Diğer birçok devrim gibi, Sudan devrimi hâlâ kırılgandır ve ülke içinde ve dışında devrim karşıtı tehditlerle karşı karşıyadır. Bununla birlikte, bu devrimin nihai başarısı, üç acil talebe ulaşmada değerlendirilecektir: İlk önce temel insan haklarını güvence altına alan ve El Beşir’in siyasi ve dini otokratlarının yoğun gölgelerinden arınmış yeni bir siyasi sistem yaratan yeni bir anayasa yazmak. İkincisi, ülkenin büyük doğal kaynaklarından yararlanan ulusal ekonomiyi yeniden inşa etmek, Güney Sudan ile siyasi ve ekonomik ilişkileri yeniden görüşmek ve şu anda iki ülkede yaşayan halklar arasındaki tarihsel düşmanlıklara yaratıcı çözümler bulmak olacaktır.

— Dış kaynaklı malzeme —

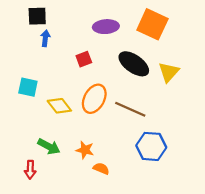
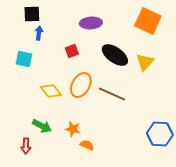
orange square: (152, 24) -> (148, 21), moved
cyan square: (28, 87) -> (24, 59), moved
blue hexagon: (151, 146) -> (160, 134), moved

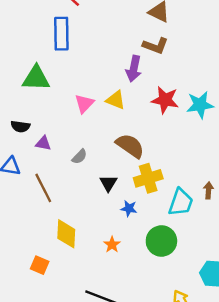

Üçüncü bir hedef, 30 yıllık El Beşir’in kanlı diktatörlüğünün mağdurlarına, özellikle milislerinin insanlığa karşı ağır suçlar işlediği Darfur bölgesinde adaleti sağlamak olacak. Faillerinin bazıları hâlâ resmi devlet imtiyazlarının keyfini sürüyor. Bu adım, Uluslararası Ceza Mahkemesi gibi seçici batı adalet sistemlerinden ulusal geçiş dönemi adalet organı oluşturarak zor ama mümkündür. Ruanda ve Güney Afrika'daki geçiş dönemi adalet modeli iyi bir alternatif sunabilir.